**What you will do**
The string "weak" may appear in lines of the listing. Report each line where it does.

**Supplied material**
◆ ◆ ◆ ◆ ◆ ◆ ◆

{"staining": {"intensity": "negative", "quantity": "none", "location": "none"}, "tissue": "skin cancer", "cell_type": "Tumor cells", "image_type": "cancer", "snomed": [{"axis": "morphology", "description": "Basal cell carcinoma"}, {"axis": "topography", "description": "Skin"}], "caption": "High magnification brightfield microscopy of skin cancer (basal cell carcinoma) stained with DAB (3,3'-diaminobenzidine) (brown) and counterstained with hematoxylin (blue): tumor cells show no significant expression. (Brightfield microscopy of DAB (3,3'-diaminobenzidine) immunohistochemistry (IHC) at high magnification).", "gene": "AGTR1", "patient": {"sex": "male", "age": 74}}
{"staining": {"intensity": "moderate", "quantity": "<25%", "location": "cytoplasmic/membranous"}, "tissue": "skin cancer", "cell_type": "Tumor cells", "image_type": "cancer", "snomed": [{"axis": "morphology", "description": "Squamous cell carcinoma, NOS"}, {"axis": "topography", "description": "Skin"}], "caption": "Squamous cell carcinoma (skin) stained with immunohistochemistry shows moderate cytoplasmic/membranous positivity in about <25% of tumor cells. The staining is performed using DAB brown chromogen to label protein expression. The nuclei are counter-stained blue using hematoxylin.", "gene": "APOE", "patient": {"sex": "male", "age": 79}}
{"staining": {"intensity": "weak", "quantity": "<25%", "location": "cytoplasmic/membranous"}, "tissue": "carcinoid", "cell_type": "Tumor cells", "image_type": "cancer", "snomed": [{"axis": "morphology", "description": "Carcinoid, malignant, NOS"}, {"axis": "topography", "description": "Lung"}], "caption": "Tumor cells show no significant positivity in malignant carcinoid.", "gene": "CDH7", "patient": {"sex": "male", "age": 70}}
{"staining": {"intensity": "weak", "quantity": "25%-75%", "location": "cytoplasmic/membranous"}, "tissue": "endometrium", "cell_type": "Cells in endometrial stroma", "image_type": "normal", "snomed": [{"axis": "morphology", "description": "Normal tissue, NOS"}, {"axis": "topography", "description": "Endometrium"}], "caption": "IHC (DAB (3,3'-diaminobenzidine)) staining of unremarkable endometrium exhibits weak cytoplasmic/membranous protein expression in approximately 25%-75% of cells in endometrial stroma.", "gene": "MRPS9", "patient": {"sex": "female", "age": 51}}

◆ ◆ ◆ ◆ ◆ ◆ ◆

**Final answer**
{"staining": {"intensity": "weak", "quantity": "<25%", "location": "cytoplasmic/membranous"}, "tissue": "carcinoid", "cell_type": "Tumor cells", "image_type": "cancer", "snomed": [{"axis": "morphology", "description": "Carcinoid, malignant, NOS"}, {"axis": "topography", "description": "Lung"}], "caption": "Tumor cells show no significant positivity in malignant carcinoid.", "gene": "CDH7", "patient": {"sex": "male", "age": 70}}
{"staining": {"intensity": "weak", "quantity": "25%-75%", "location": "cytoplasmic/membranous"}, "tissue": "endometrium", "cell_type": "Cells in endometrial stroma", "image_type": "normal", "snomed": [{"axis": "morphology", "description": "Normal tissue, NOS"}, {"axis": "topography", "description": "Endometrium"}], "caption": "IHC (DAB (3,3'-diaminobenzidine)) staining of unremarkable endometrium exhibits weak cytoplasmic/membranous protein expression in approximately 25%-75% of cells in endometrial stroma.", "gene": "MRPS9", "patient": {"sex": "female", "age": 51}}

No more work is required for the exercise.